あれからもマリーアの様子は気にかけていたけれど、深刻にはなっていなさそうだった。たぶんだけどねぇ。
近くにフィスたちもいるし、大きな事にはならないと思う……思いたい。
やっぱり近くにいられないのは、もどかし~い!
だいたいさ、他人を羨ましく思う気持ちはものすごーく分かるんだけど、何で文句になるかな?もし、フィスの耳にでも入ったら(入ってるだろうなあ)、グリッタ様とかグローリア様の心証が悪くなるだけだと思うのだけれど。……一定数、コロッと騙される男がいるからかな。
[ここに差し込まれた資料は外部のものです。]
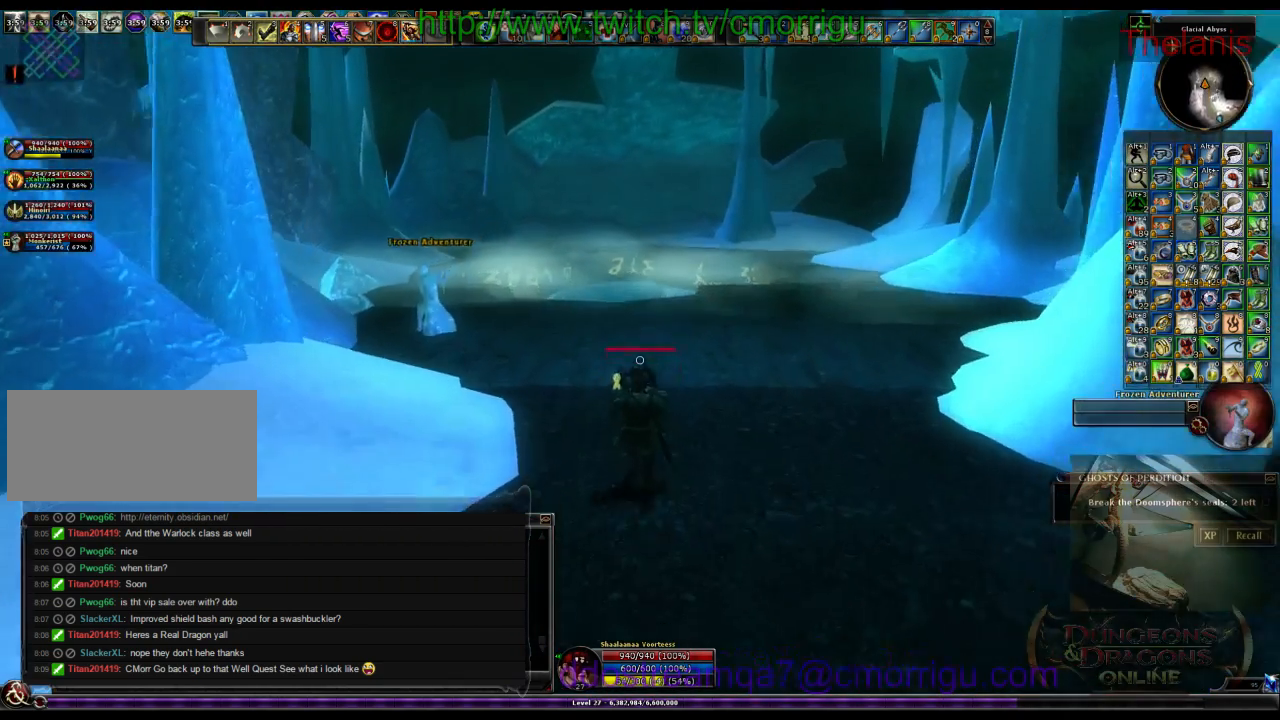
Gameplay with keyboard; each line is a JSON object with the keys held at the frame after it. "events" lists presses ("down") and releases ("up") of ".", "/", "0", "1", "2", "3", "4", "5", "6", "7", "8", "9", "a", "b", "backslash", "backspace", "c", "caps_lock", "comma", "ctrl_l", "ctrl_r", "d", "e", "equals", "escape", "f", "f1", "f10", "f11", "f12", "f2", "f3", "f4", "f5", "f6", "f7", "f8", "f9", "g", "h", "i", "j", "k", "l", "lbracket", "m", "minus", "n", "o", "p", "q", "quote", "r", "rbracket", "return", "s", "semicolon", "shift_l", "shift_r", "space", "t", "tab", "tilde", "u", "v", "w", "x", "y" and "z" between this image and that frame as [ms after this image, input, new state], when the widget could be followed in between. No other keys are recorded. Mouse input is not recorded.
{"keys": []}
でも、だ。相手を下げているつもりが、自分を下げて汚してしまっていることに気づいて欲しい。せっかくの自分がもったいないぞ、と、オバチャンは思う。
まあな、マリーアにはいろいろ敵わないと思ってしまうのも、ものすごーく分かる。けどな、やはり頑張るって無駄になることもあるけれど、無駄じゃなくて盛大なご褒美をもらえることもあるわけで。近付くために努力して、その意中の人が残念だったとしても、そこに惹かれてくれた素敵な人が現れてくれたりとか。やっぱりね、自分が撒いた種しか咲かないのですよ。
ーーーはあはあ、頭の中で取り乱しました。
……でも、これもまあ、前世一周したから思えるものかもしれないなー。でも、マリーアなんかはそんなんないしなー。ヒロインだからなんかなー。そう考えるとすごいな、姉。
「どうしたの?リリー。わたしの顔に何かついてる?」
「ううん!今日もマリー姉さまは美人だなって」
「えぇ?ありがと!リリーの方が可愛いけどね!」
今日も安定のシスコンぶりのマリーア。これも、嫌味に取る人は取りそうだなー。
はい、マリーアの休暇初日の私たちは今、朝食のため食堂に向かっています。
「……やっぱり、リリーが変。具合悪いの?大丈夫?」
しまった、マリーアのすごさを改めて感心して、ガン見してしまった。
「やっ!本当に大丈夫!」
「そう?だったらいいけど。せっかくの夏季休暇、リリーといっぱい遊んだりしたいもんね!」
弾ける笑顔、ありがとうございます!そうだ、せっかくのお休みだ!嫌なことは忘れるくらい、一緒に楽しく過ごせばいいのだ。今の私にできるのは、それくらいだもの。それで、もし、マリーアが愚痴りたくなって話して来たら、うんうん、って聞こう。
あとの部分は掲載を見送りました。